### Exercise objective
If a line below contains the string "average", return that line.

### Listed entries
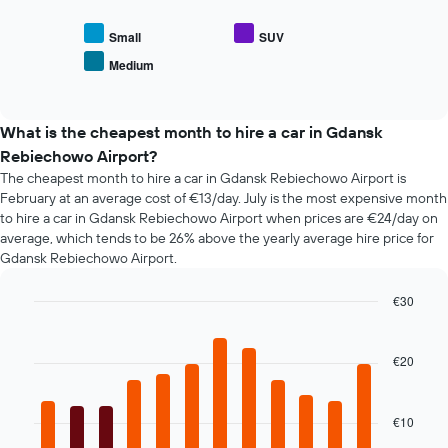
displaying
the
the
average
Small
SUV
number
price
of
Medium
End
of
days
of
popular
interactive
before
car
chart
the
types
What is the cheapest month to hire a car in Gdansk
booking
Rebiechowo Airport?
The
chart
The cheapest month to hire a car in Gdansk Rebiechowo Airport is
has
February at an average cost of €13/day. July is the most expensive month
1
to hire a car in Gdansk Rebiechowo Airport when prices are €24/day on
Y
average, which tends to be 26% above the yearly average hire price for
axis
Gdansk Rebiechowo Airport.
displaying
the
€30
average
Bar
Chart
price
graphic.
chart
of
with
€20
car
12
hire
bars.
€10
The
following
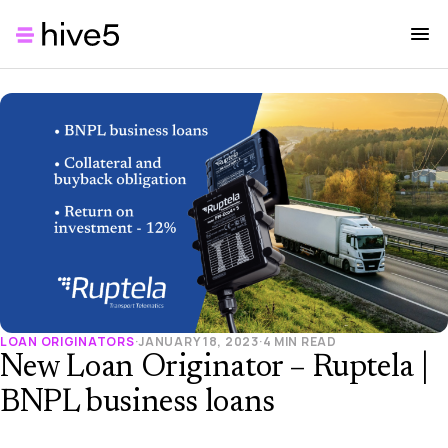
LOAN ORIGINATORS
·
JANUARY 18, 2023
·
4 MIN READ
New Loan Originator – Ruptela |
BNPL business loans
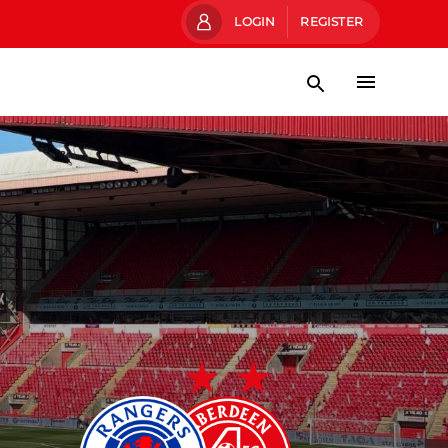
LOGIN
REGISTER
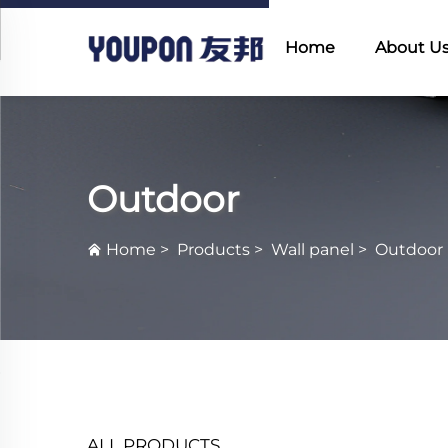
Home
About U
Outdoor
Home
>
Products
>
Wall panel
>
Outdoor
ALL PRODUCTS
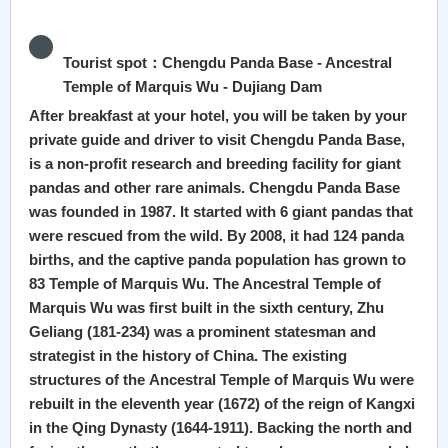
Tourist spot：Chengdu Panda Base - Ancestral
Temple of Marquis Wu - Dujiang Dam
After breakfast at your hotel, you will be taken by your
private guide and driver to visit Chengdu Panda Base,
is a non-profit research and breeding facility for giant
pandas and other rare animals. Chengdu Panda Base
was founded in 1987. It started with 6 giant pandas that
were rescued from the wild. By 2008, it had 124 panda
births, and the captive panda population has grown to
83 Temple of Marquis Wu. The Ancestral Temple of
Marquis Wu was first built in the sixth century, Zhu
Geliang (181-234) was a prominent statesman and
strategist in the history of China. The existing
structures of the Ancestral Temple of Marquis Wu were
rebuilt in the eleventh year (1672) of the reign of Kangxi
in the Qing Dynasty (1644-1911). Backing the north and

--

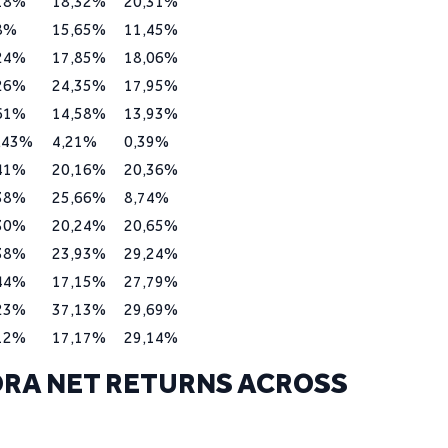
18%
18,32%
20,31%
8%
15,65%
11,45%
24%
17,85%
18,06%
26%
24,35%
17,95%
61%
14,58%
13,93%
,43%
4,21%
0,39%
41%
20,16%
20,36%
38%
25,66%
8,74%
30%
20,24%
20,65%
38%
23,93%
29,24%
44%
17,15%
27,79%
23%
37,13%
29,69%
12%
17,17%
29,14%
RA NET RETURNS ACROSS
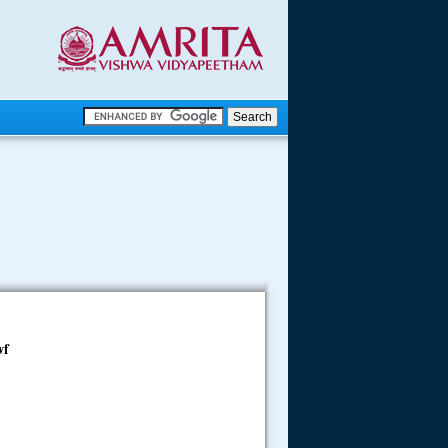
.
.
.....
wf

### Worked solution
average
February at an average cost of €13/day. July is the most expensive month
average, which tends to be 26% above the yearly average hire price for
average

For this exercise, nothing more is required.